- [Brief]:
Hand back each record exactly as you find it.

Content starts

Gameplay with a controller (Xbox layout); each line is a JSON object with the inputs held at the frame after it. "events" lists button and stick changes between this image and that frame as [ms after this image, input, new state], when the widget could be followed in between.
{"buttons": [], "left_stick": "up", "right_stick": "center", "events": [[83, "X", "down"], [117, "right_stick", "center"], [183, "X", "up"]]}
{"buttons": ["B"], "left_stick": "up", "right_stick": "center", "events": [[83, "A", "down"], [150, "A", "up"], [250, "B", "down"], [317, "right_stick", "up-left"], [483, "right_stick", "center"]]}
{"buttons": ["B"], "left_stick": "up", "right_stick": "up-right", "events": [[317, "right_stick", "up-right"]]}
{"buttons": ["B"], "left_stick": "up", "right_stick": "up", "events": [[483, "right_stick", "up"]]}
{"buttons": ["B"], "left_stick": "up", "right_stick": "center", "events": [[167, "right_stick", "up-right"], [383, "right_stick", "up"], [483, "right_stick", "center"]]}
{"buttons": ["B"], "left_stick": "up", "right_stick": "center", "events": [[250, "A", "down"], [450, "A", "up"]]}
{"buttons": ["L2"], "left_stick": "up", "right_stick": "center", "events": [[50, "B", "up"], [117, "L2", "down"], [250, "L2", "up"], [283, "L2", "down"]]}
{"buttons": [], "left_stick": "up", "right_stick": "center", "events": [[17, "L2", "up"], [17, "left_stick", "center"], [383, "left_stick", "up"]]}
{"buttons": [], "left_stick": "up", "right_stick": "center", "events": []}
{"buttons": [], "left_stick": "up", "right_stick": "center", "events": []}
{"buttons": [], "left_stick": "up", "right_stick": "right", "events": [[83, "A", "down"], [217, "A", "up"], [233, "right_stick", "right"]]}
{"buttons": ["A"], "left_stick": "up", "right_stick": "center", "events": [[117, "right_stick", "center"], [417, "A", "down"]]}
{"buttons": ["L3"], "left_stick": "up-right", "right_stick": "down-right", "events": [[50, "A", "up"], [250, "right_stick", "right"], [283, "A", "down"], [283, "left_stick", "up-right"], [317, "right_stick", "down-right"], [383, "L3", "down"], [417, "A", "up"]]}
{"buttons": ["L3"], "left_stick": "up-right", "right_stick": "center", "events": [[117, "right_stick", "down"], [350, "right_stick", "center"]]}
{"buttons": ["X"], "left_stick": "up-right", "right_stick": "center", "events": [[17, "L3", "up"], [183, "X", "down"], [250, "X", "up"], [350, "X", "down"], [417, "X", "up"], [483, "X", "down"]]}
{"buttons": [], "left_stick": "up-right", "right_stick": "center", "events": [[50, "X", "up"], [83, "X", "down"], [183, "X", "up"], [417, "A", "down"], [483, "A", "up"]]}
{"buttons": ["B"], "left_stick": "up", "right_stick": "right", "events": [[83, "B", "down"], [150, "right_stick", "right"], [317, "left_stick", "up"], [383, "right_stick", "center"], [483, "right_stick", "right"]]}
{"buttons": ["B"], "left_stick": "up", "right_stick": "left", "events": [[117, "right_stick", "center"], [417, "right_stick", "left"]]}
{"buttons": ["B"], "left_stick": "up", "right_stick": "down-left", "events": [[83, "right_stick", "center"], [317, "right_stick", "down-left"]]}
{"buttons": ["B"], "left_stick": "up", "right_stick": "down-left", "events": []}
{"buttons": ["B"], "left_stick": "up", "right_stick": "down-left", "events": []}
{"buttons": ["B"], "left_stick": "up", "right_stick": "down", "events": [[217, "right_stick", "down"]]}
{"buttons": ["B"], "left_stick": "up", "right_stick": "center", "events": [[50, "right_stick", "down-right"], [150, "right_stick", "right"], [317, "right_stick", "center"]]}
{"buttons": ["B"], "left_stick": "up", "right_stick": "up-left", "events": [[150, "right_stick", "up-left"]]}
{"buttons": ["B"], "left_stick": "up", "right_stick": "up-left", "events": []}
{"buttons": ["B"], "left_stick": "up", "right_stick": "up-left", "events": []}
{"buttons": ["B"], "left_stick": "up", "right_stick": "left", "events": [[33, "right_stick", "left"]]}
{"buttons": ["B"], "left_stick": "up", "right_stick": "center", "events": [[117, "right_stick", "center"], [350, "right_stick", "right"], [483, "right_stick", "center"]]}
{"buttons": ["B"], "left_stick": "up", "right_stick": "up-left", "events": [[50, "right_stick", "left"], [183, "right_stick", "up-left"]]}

Content ends

- [Answer]:
Gameplay with a controller (Xbox layout); each line is a JSON object with the inputs held at the frame after it. "events" lists button and stick changes between this image and that frame as [ms after this image, input, new state], when the widget could be followed in between.
{"buttons": [], "left_stick": "up", "right_stick": "center", "events": [[83, "X", "down"], [117, "right_stick", "center"], [183, "X", "up"]]}
{"buttons": ["B"], "left_stick": "up", "right_stick": "center", "events": [[83, "A", "down"], [150, "A", "up"], [250, "B", "down"], [317, "right_stick", "up-left"], [483, "right_stick", "center"]]}
{"buttons": ["B"], "left_stick": "up", "right_stick": "up-right", "events": [[317, "right_stick", "up-right"]]}
{"buttons": ["B"], "left_stick": "up", "right_stick": "up", "events": [[483, "right_stick", "up"]]}
{"buttons": ["B"], "left_stick": "up", "right_stick": "center", "events": [[167, "right_stick", "up-right"], [383, "right_stick", "up"], [483, "right_stick", "center"]]}
{"buttons": ["B"], "left_stick": "up", "right_stick": "center", "events": [[250, "A", "down"], [450, "A", "up"]]}
{"buttons": ["L2"], "left_stick": "up", "right_stick": "center", "events": [[50, "B", "up"], [117, "L2", "down"], [250, "L2", "up"], [283, "L2", "down"]]}
{"buttons": [], "left_stick": "up", "right_stick": "center", "events": [[17, "L2", "up"], [17, "left_stick", "center"], [383, "left_stick", "up"]]}
{"buttons": [], "left_stick": "up", "right_stick": "center", "events": []}
{"buttons": [], "left_stick": "up", "right_stick": "center", "events": []}
{"buttons": [], "left_stick": "up", "right_stick": "right", "events": [[83, "A", "down"], [217, "A", "up"], [233, "right_stick", "right"]]}
{"buttons": ["A"], "left_stick": "up", "right_stick": "center", "events": [[117, "right_stick", "center"], [417, "A", "down"]]}
{"buttons": ["L3"], "left_stick": "up-right", "right_stick": "down-right", "events": [[50, "A", "up"], [250, "right_stick", "right"], [283, "A", "down"], [283, "left_stick", "up-right"], [317, "right_stick", "down-right"], [383, "L3", "down"], [417, "A", "up"]]}
{"buttons": ["L3"], "left_stick": "up-right", "right_stick": "center", "events": [[117, "right_stick", "down"], [350, "right_stick", "center"]]}
{"buttons": ["X"], "left_stick": "up-right", "right_stick": "center", "events": [[17, "L3", "up"], [183, "X", "down"], [250, "X", "up"], [350, "X", "down"], [417, "X", "up"], [483, "X", "down"]]}
{"buttons": [], "left_stick": "up-right", "right_stick": "center", "events": [[50, "X", "up"], [83, "X", "down"], [183, "X", "up"], [417, "A", "down"], [483, "A", "up"]]}
{"buttons": ["B"], "left_stick": "up", "right_stick": "right", "events": [[83, "B", "down"], [150, "right_stick", "right"], [317, "left_stick", "up"], [383, "right_stick", "center"], [483, "right_stick", "right"]]}
{"buttons": ["B"], "left_stick": "up", "right_stick": "left", "events": [[117, "right_stick", "center"], [417, "right_stick", "left"]]}
{"buttons": ["B"], "left_stick": "up", "right_stick": "down-left", "events": [[83, "right_stick", "center"], [317, "right_stick", "down-left"]]}
{"buttons": ["B"], "left_stick": "up", "right_stick": "down-left", "events": []}
{"buttons": ["B"], "left_stick": "up", "right_stick": "down-left", "events": []}
{"buttons": ["B"], "left_stick": "up", "right_stick": "down", "events": [[217, "right_stick", "down"]]}
{"buttons": ["B"], "left_stick": "up", "right_stick": "center", "events": [[50, "right_stick", "down-right"], [150, "right_stick", "right"], [317, "right_stick", "center"]]}
{"buttons": ["B"], "left_stick": "up", "right_stick": "up-left", "events": [[150, "right_stick", "up-left"]]}
{"buttons": ["B"], "left_stick": "up", "right_stick": "up-left", "events": []}
{"buttons": ["B"], "left_stick": "up", "right_stick": "up-left", "events": []}
{"buttons": ["B"], "left_stick": "up", "right_stick": "left", "events": [[33, "right_stick", "left"]]}
{"buttons": ["B"], "left_stick": "up", "right_stick": "center", "events": [[117, "right_stick", "center"], [350, "right_stick", "right"], [483, "right_stick", "center"]]}
{"buttons": ["B"], "left_stick": "up", "right_stick": "up-left", "events": [[50, "right_stick", "left"], [183, "right_stick", "up-left"]]}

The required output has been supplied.